Now even the last knotty wire that seemed destined to remain _ the power cord _ could be on its way out.
Massachusetts Institute of Technology researchers announced Thursday they had made a 60-watt light bulb glow by sending it energy wirelessly, potentially previewing a future in which cell phones and other gadgets get juice without having to be plugged in.
The breakthrough, disclosed in Science Express, an online publication of the journal Science, is being called "WiTricity" by the scientists.
The concept of sending power wirelessly isn't new, but its wide-scale use has been dismissed as inefficient because electromagnetic energy generated by the charging device would radiate in all directions.
Last fall, though, MIT physics professor Marin Soljacic (pronounced soul-ya-CHEECH) explained how to do the power transfer with specially tuned waves. The key is to get the charging device and a gadget to resonate at the same frequency _ allowing them to efficiently exchange energy.
It's similar to how an opera star can break a wine glass that happens to resonate at the same frequency as her voice. In fact, the concept is so basic in physics that inventor Nikola Tesla sought a century ago to build a huge tower on Long Island that would wirelessly beam power along with communications.

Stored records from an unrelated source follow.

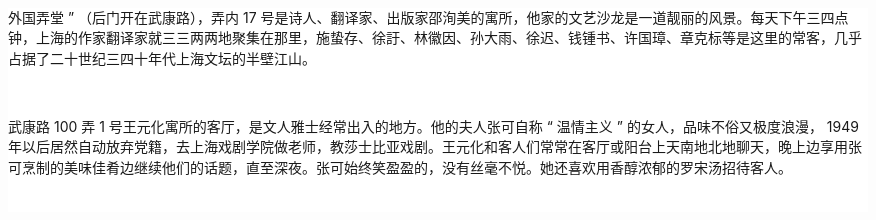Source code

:   <span class="s1">
   外国弄堂
  </span>
  <span class="s2">
   ”
  </span>
  <span class="s1">
   （后门开在武康路），弄内
  </span>
  <span class="s2">
   17
  </span>
  <span class="s1">
   号是诗人、翻译家、出版家邵洵美的寓所，他家的文艺沙龙是一道靓丽的风景。每天下午三四点钟，上海的作家翻译家就三三两两地聚集在那里，施蛰存、徐訏、林徽因、孙大雨、徐迟、钱锺书、许国璋、章克标等是这里的常客，几乎占据了二十世纪三四十年代上海文坛的半壁江山。
  </span>
 </p>
 <p class="p1">
  <span class="s1">
  </span>
  <br/>
 </p>
 <p class="p2">
  <span class="s1">
   武康路
  </span>
  <span class="s2">
   100
  </span>
  <span class="s1">
   弄
  </span>
  <span class="s2">
   1
  </span>
  <span class="s1">
   号王元化寓所的客厅，是文人雅士经常出入的地方。他的夫人张可自称
  </span>
  <span class="s2">
   “
  </span>
  <span class="s1">
   温情主义
  </span>
  <span class="s2">
   ”
  </span>
  <span class="s1">
   的女人，品味不俗又极度浪漫，
  </span>
  <span class="s2">
   1949
  </span>
  <span class="s1">
   年以后居然自动放弃党籍，去上海戏剧学院做老师，教莎士比亚戏剧。王元化和客人们常常在客厅或阳台上天南地北地聊天，晚上边享用张可烹制的美味佳肴边继续他们的话题，直至深夜。张可始终笑盈盈的，没有丝毫不悦。她还喜欢用香醇浓郁的罗宋汤招待客人。
  </span>
 </p>
 <p class="p1">
  <span class="s1">
  </span>
  <br/>
 </p>
 <p class="p3">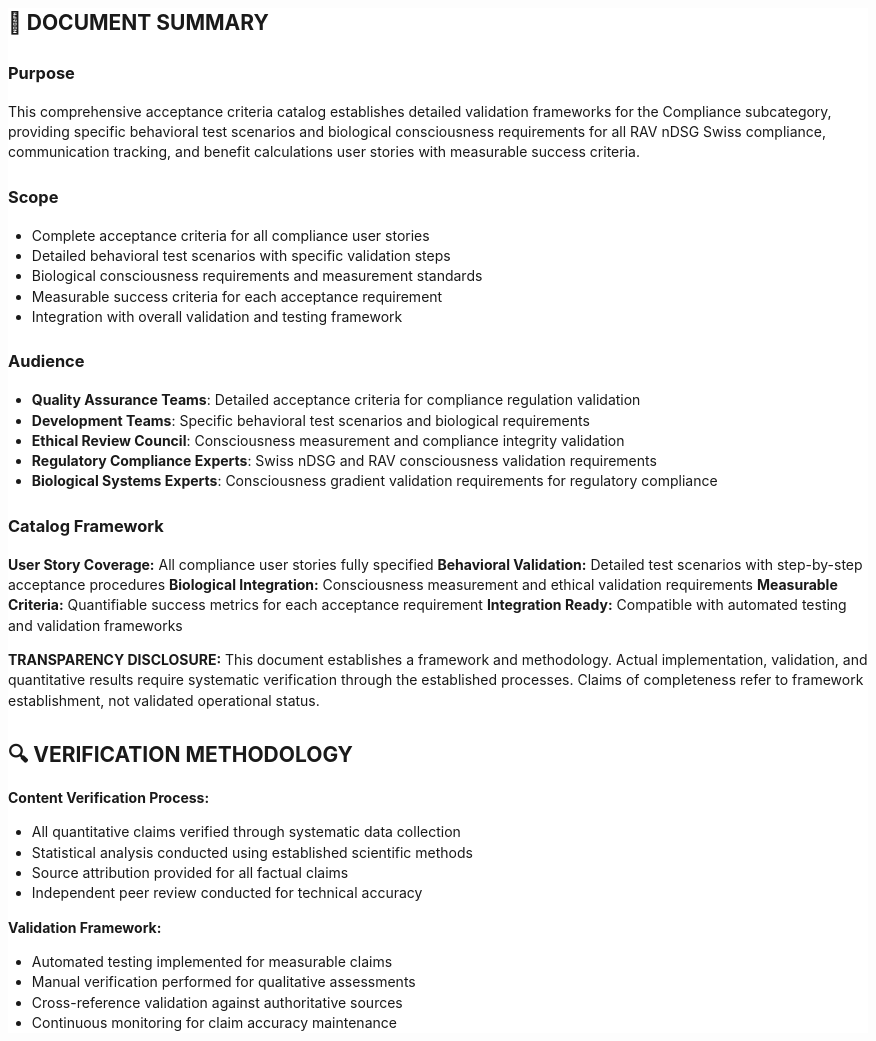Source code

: 
## **📖 DOCUMENT SUMMARY**

### **Purpose**
This comprehensive acceptance criteria catalog establishes detailed validation frameworks for the Compliance subcategory, providing specific behavioral test scenarios and biological consciousness requirements for all RAV nDSG Swiss compliance, communication tracking, and benefit calculations user stories with measurable success criteria.

### **Scope**
- Complete acceptance criteria for all compliance user stories
- Detailed behavioral test scenarios with specific validation steps
- Biological consciousness requirements and measurement standards
- Measurable success criteria for each acceptance requirement
- Integration with overall validation and testing framework

### **Audience**
- **Quality Assurance Teams**: Detailed acceptance criteria for compliance regulation validation
- **Development Teams**: Specific behavioral test scenarios and biological requirements
- **Ethical Review Council**: Consciousness measurement and compliance integrity validation
- **Regulatory Compliance Experts**: Swiss nDSG and RAV consciousness validation requirements
- **Biological Systems Experts**: Consciousness gradient validation requirements for regulatory compliance

### **Catalog Framework**
**User Story Coverage:** All compliance user stories fully specified
**Behavioral Validation:** Detailed test scenarios with step-by-step acceptance procedures
**Biological Integration:** Consciousness measurement and ethical validation requirements
**Measurable Criteria:** Quantifiable success metrics for each acceptance requirement
**Integration Ready:** Compatible with automated testing and validation frameworks



**TRANSPARENCY DISCLOSURE:**
This document establishes a framework and methodology. Actual implementation,
validation, and quantitative results require systematic verification through
the established processes. Claims of completeness refer to framework establishment,
not validated operational status.



## 🔍 VERIFICATION METHODOLOGY

**Content Verification Process:**
- All quantitative claims verified through systematic data collection
- Statistical analysis conducted using established scientific methods
- Source attribution provided for all factual claims
- Independent peer review conducted for technical accuracy

**Validation Framework:**
- Automated testing implemented for measurable claims
- Manual verification performed for qualitative assessments
- Cross-reference validation against authoritative sources
- Continuous monitoring for claim accuracy maintenance
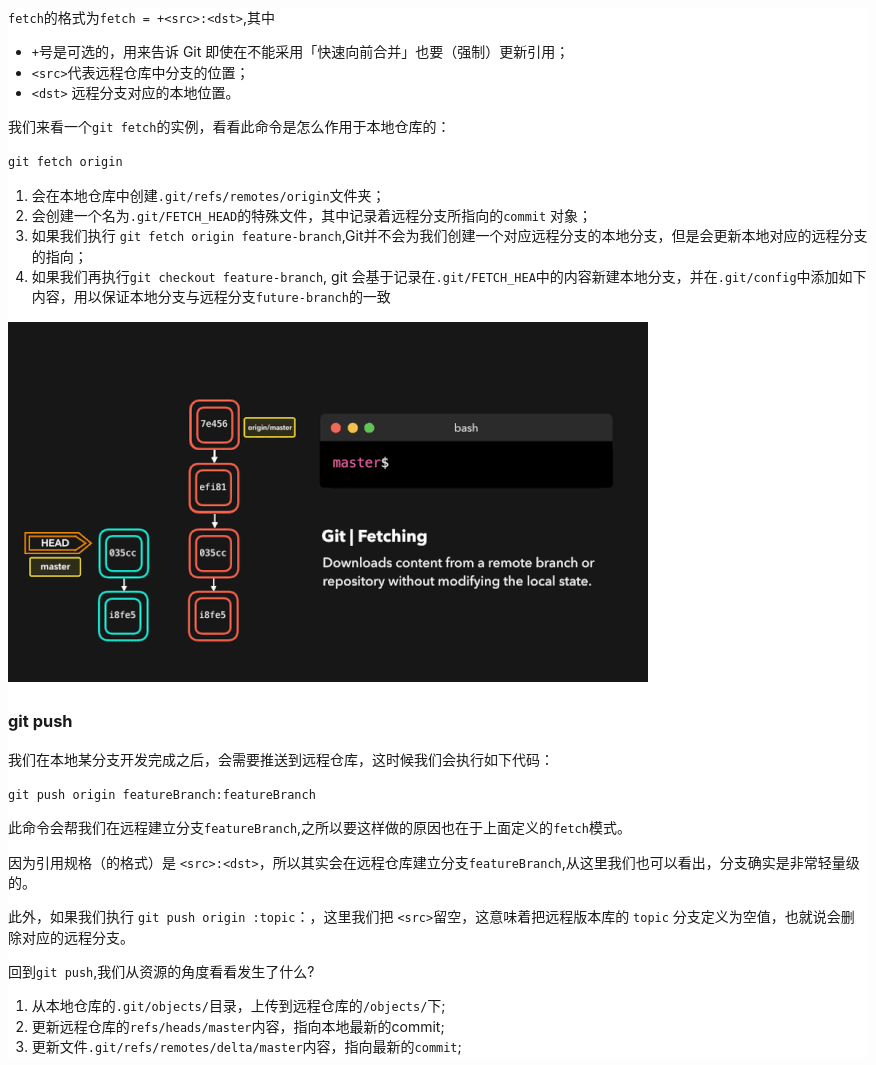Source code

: `fetch`的格式为`fetch = +<src>:<dst>`,其中

- `+`号是可选的，用来告诉 Git 即使在不能采用「快速向前合并」也要（强制）更新引用；
- `<src>`代表远程仓库中分支的位置；
- `<dst>` 远程分支对应的本地位置。

我们来看一个`git fetch`的实例，看看此命令是怎么作用于本地仓库的：

`git fetch origin`

1. 会在本地仓库中创建`.git/refs/remotes/origin`文件夹；
2. 会创建一个名为`.git/FETCH_HEAD`的特殊文件，其中记录着远程分支所指向的`commit` 对象；
3. 如果我们执行 `git fetch origin feature-branch`,Git并不会为我们创建一个对应远程分支的本地分支，但是会更新本地对应的远程分支的指向；
4. 如果我们再执行`git checkout feature-branch`, git 会基于记录在`.git/FETCH_HEA`中的内容新建本地分支，并在`.git/config`中添加如下内容，用以保证本地分支与远程分支`future-branch`的一致

![gitassets](gitassets/v2-686ae54f78ea69b6c00cc8b159cf7369_b.webp)





### git push

我们在本地某分支开发完成之后，会需要推送到远程仓库，这时候我们会执行如下代码：

`git push origin featureBranch:featureBranch`

此命令会帮我们在远程建立分支`featureBranch`,之所以要这样做的原因也在于上面定义的`fetch`模式。

因为引用规格（的格式）是 `<src>:<dst>`，所以其实会在远程仓库建立分支`featureBranch`,从这里我们也可以看出，分支确实是非常轻量级的。

此外，如果我们执行 `git push origin :topic`：，这里我们把 `<src>`留空，这意味着把远程版本库的 `topic` 分支定义为空值，也就说会删除对应的远程分支。

回到`git push`,我们从资源的角度看看发生了什么?

1. 从本地仓库的`.git/objects/`目录，上传到远程仓库的`/objects/`下;
2. 更新远程仓库的`refs/heads/master`内容，指向本地最新的commit;
3. 更新文件`.git/refs/remotes/delta/master`内容，指向最新的`commit`;
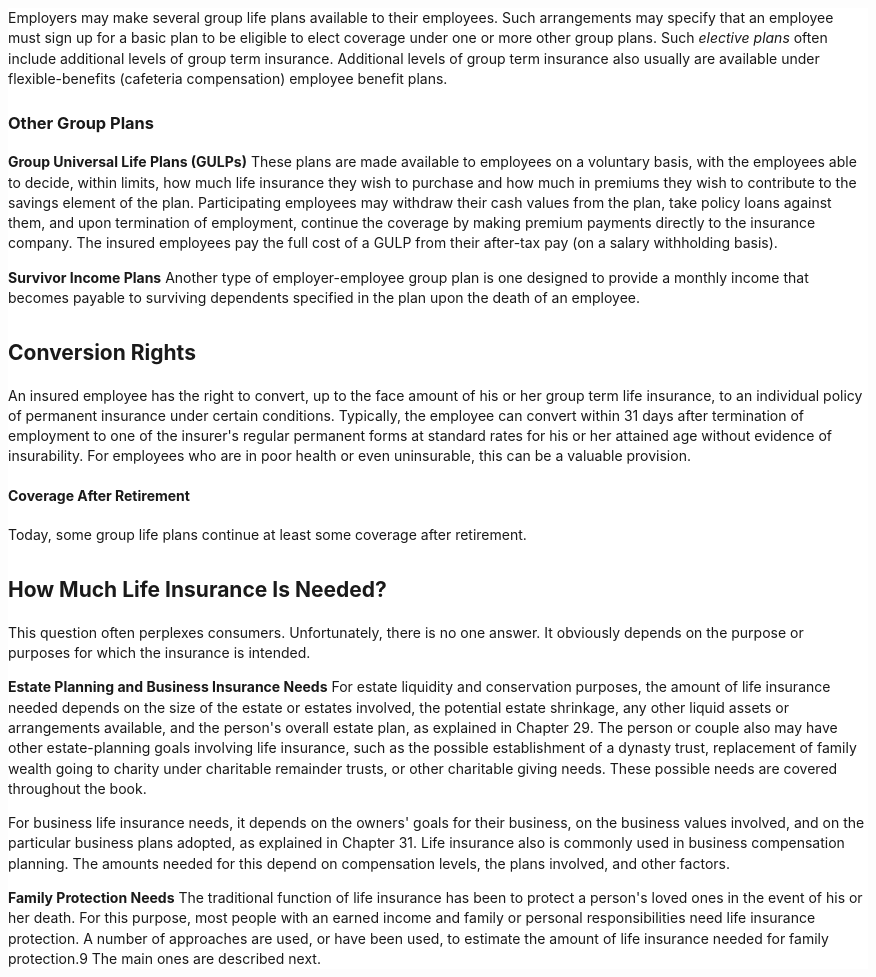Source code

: Employers may make several group life plans available to their employees. Such arrangements may specify that an employee must sign up for a basic plan to be eligible to elect coverage under one or more other group plans. Such *elective plans* often include additional levels of group term insurance. Additional levels of group term insurance also usually are available under flexible-benefits (cafeteria compensation) employee benefit plans.

### **Other Group Plans**

**Group Universal Life Plans (GULPs)** These plans are made available to employees on a voluntary basis, with the employees able to decide, within limits, how much life insurance they wish to purchase and how much in premiums they wish to contribute to the savings element of the plan. Participating employees may withdraw their cash values from the plan, take policy loans against them, and upon termination of employment, continue the coverage by making premium payments directly to the insurance company. The insured employees pay the full cost of a GULP from their after-tax pay (on a salary withholding basis).

**Survivor Income Plans** Another type of employer-employee group plan is one designed to provide a monthly income that becomes payable to surviving dependents specified in the plan upon the death of an employee.

## **Conversion Rights**

An insured employee has the right to convert, up to the face amount of his or her group term life insurance, to an individual policy of permanent insurance under certain conditions. Typically, the employee can convert within 31 days after termination of employment to one of the insurer's regular permanent forms at standard rates for his or her attained age without evidence of insurability. For employees who are in poor health or even uninsurable, this can be a valuable provision.

#### **Coverage After Retirement**

Today, some group life plans continue at least some coverage after retirement.

## **How Much Life Insurance Is Needed?**

This question often perplexes consumers. Unfortunately, there is no one answer. It obviously depends on the purpose or purposes for which the insurance is intended.

**Estate Planning and Business Insurance Needs** For estate liquidity and conservation purposes, the amount of life insurance needed depends on the size of the estate or estates involved, the potential estate shrinkage, any other liquid assets or arrangements available, and the person's overall estate plan, as explained in Chapter 29. The person or couple also may have other estate-planning goals involving life insurance, such as the possible establishment of a dynasty trust, replacement of family wealth going to charity under charitable remainder trusts, or other charitable giving needs. These possible needs are covered throughout the book.

For business life insurance needs, it depends on the owners' goals for their business, on the business values involved, and on the particular business plans adopted, as explained in Chapter 31. Life insurance also is commonly used in business compensation planning. The amounts needed for this depend on compensation levels, the plans involved, and other factors.

**Family Protection Needs** The traditional function of life insurance has been to protect a person's loved ones in the event of his or her death. For this purpose, most people with an earned income and family or personal responsibilities need life insurance protection. A number of approaches are used, or have been used, to estimate the amount of life insurance needed for family protection.9 The main ones are described next.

The new step described in Science was that the MIT team put the concept into action. The scientists lit a 60-watt bulb that was 7 feet away from the power-generating appliance.
"It was quite exciting," Soljacic said. The process is "very reproducible," he added. "We can just go to the lab and do it whenever we want."
The development raises the prospect that we might eliminate some of the clutter of cables in our ever-more electronic world. Is that necessarily a good thing? Soljacic acknowledged "that it's far from obvious how crucial people will find this."
But at least one benefit could be that if devices can get their power through the air, they might not need batteries and their attendant toxic chemicals.
Before that can happen, the technology has a ways to go.